Fortunately, Zane Grey’s orotund style in the early Western (think bad Edwardian imitations of Dickens; it wasn’t just the sage that was purple) quickly gave way to the professional genre style practiced in subsequent decades by Max Brand and Louis L’Amour. But a much greater revolution happened in 1968 with Charles Portis’s True Grit, probably the most influential Western ever published. True Grit is driven by the language its characters speak, every one of them an amateur rhetorician, fascinated by the words they pronounce with an untutored formality. "If in four months I could not find Tom Chaney, with a mark on his face like banished Cain, I would not advise others how to do so," as Mattie Ross tells the sheriff Rooster Cogburn.
In The Kid, Hansen keeps as close as he can to the known facts about Billy and the Lincoln County War, but it should be no surprise that he enriches the story with invented dialogue. And though he varies the voices as the different characters speak, he maintains the fascination with diction, in the convention Portis gave the modern Western. "I hardly do nothing with people involved. Railroads and banks, that’s complexicated," as Billy tells Jesse James, refusing the invitation to join James’s gang. "I’m riding opposite of the owl-hoot trail now and not interested in your livelihood."

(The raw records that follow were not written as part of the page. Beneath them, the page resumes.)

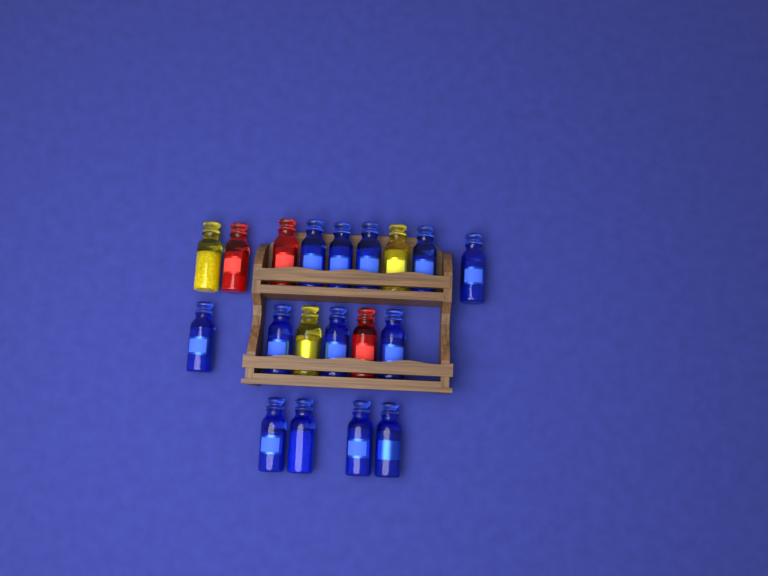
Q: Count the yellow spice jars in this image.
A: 3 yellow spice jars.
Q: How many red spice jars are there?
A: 3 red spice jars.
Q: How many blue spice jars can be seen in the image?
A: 13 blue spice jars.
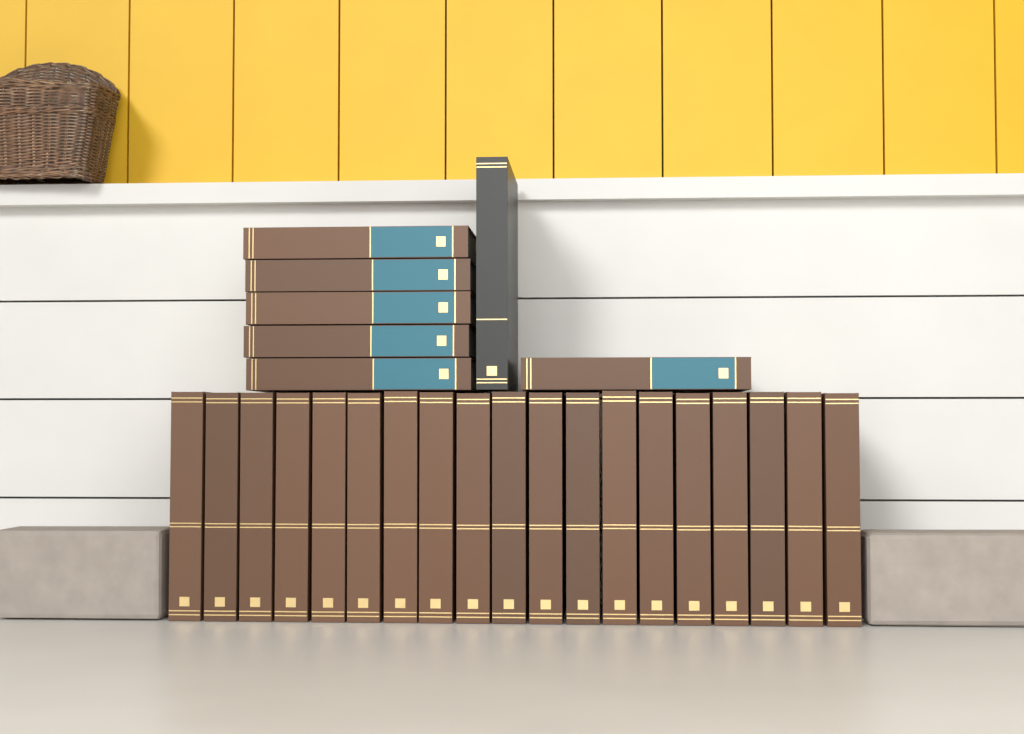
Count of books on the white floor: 26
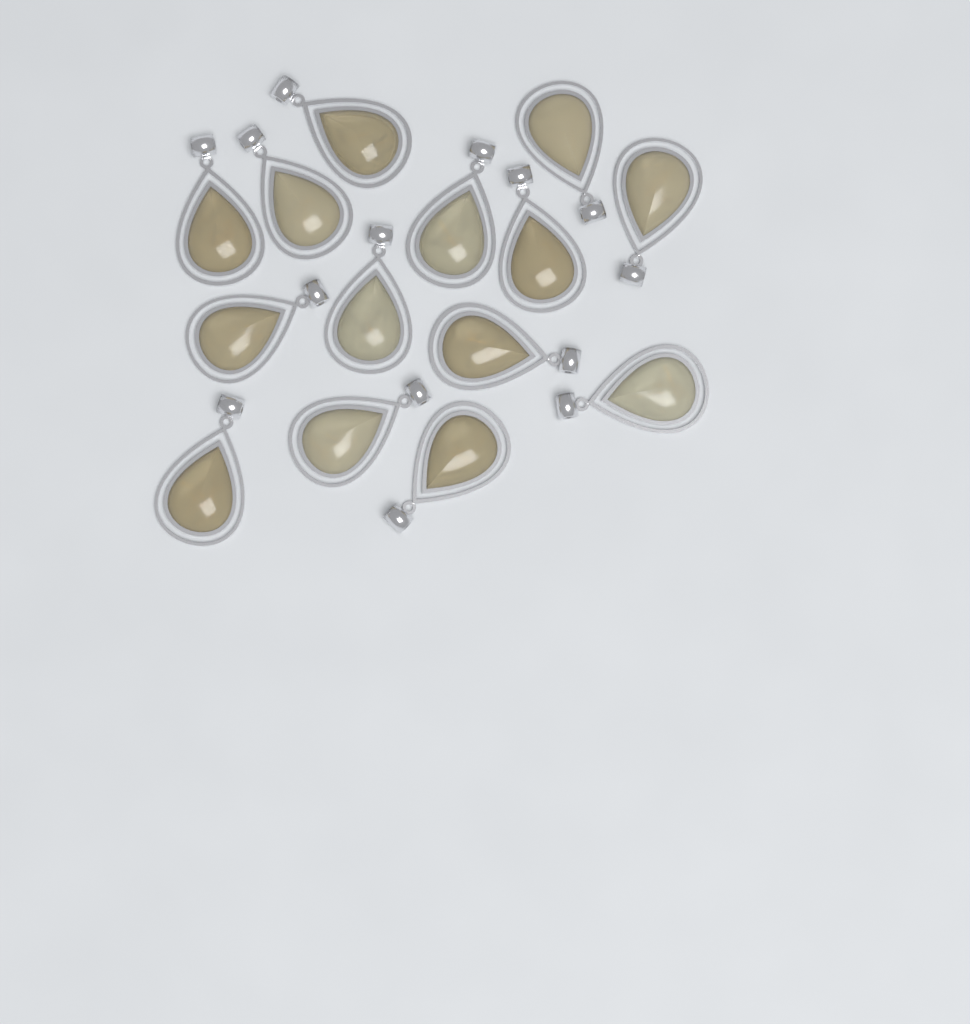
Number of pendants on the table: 14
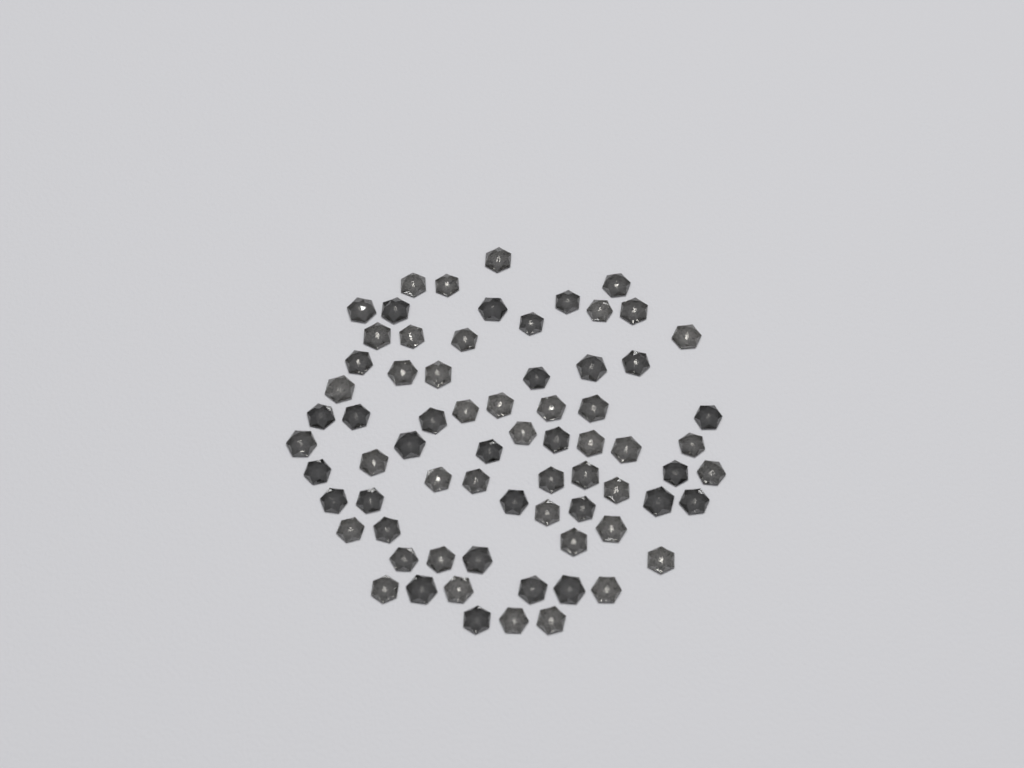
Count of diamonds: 71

And the diction-driven prose carries over to the third-person narrator, a kind of reporter who has been captured by his subjects’ voices. So, the killer Jimmy Dolan "had been prosecuted for murder but was acquitted for Wild West reasons." The mix of corrupt politics and violent culture create "a West where judgments of legality go to the highest bidder or at the insistence of a gun."

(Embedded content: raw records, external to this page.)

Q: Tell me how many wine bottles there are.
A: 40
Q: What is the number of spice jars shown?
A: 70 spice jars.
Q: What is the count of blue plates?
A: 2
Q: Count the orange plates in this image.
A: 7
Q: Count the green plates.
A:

One of the things Hansen wants to remind us is that Billy was only 21 at the time of his death. When the Lincoln County War broke out in 1878, it was essentially what Hansen calls a "petty grocery store rivalry" between two factions looking to supply the local Army post. But when Billy’s favorite, the Englishman John Tunstall, was killed, Billy begins his campaign of revenge. And he is, as Hansen presents it, more or less in the right. As the fight drags on, Billy ends up the last man left—"It was a collective thing, but only Kid Bonney got accused of the murders"—when the governor failed to follow up on a promised pardon. Captured, Billy escapes, killing two jailors, and it is those deaths that change him from a wild but charming young daredevil to something darker and more doomed.

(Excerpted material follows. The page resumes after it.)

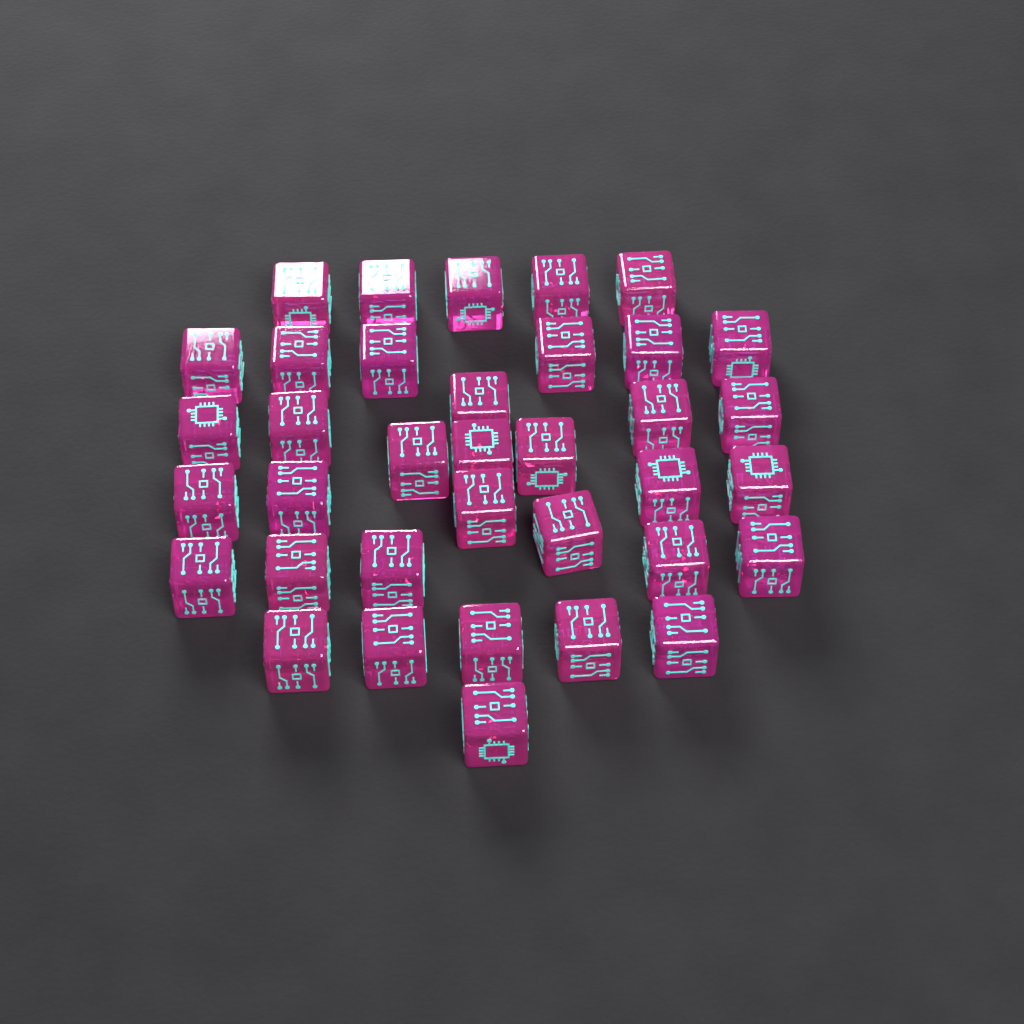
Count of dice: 36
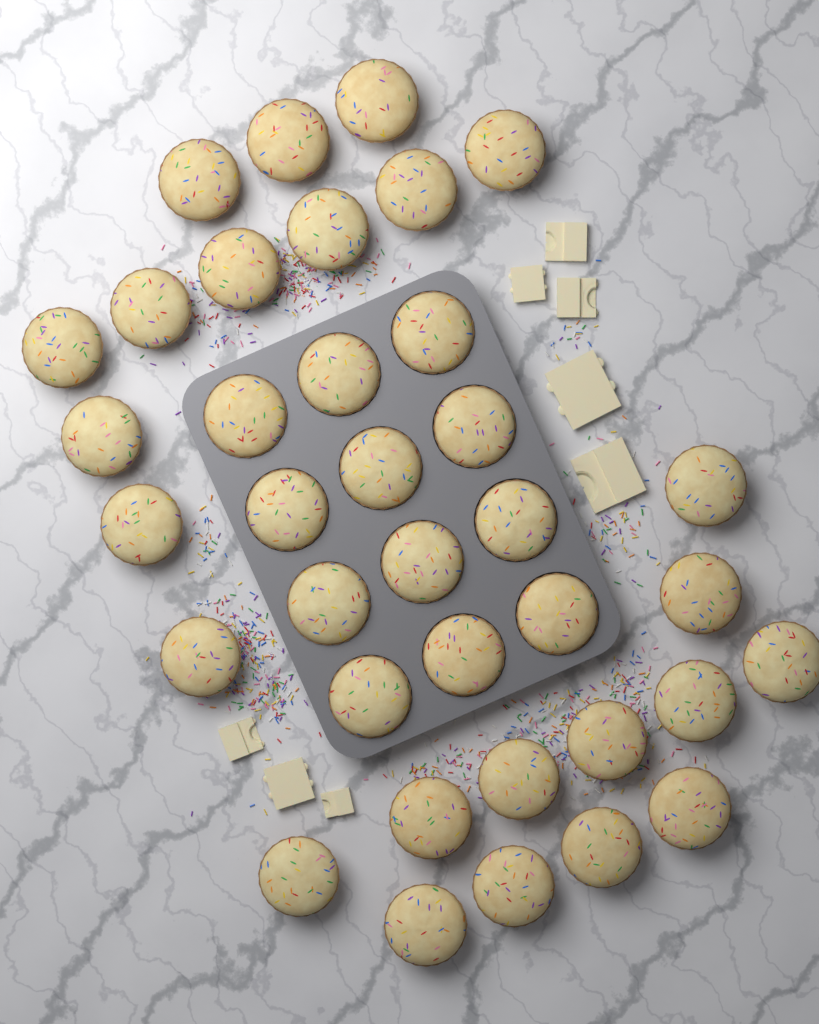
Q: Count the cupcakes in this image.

And then, of course, Pat Garrett, former outlaw turned Lincoln County Sheriff, at last tracks Billy down and kills him in July 1881. The Kid is drier, more aloof, than Hansen’s previous Westerns. It’s also less deep, less rife with symbolic elements than Atticus or Exiles or even The Assassination of Jesse James by the Coward Robert Ford. But in its pages, The Kid tells the story of Billy Bonney cleanly and well, sorting through the historical material to give us a picture of a young man—so very young—whose body "acquired its education in dying" when Pat Garrett shot him down.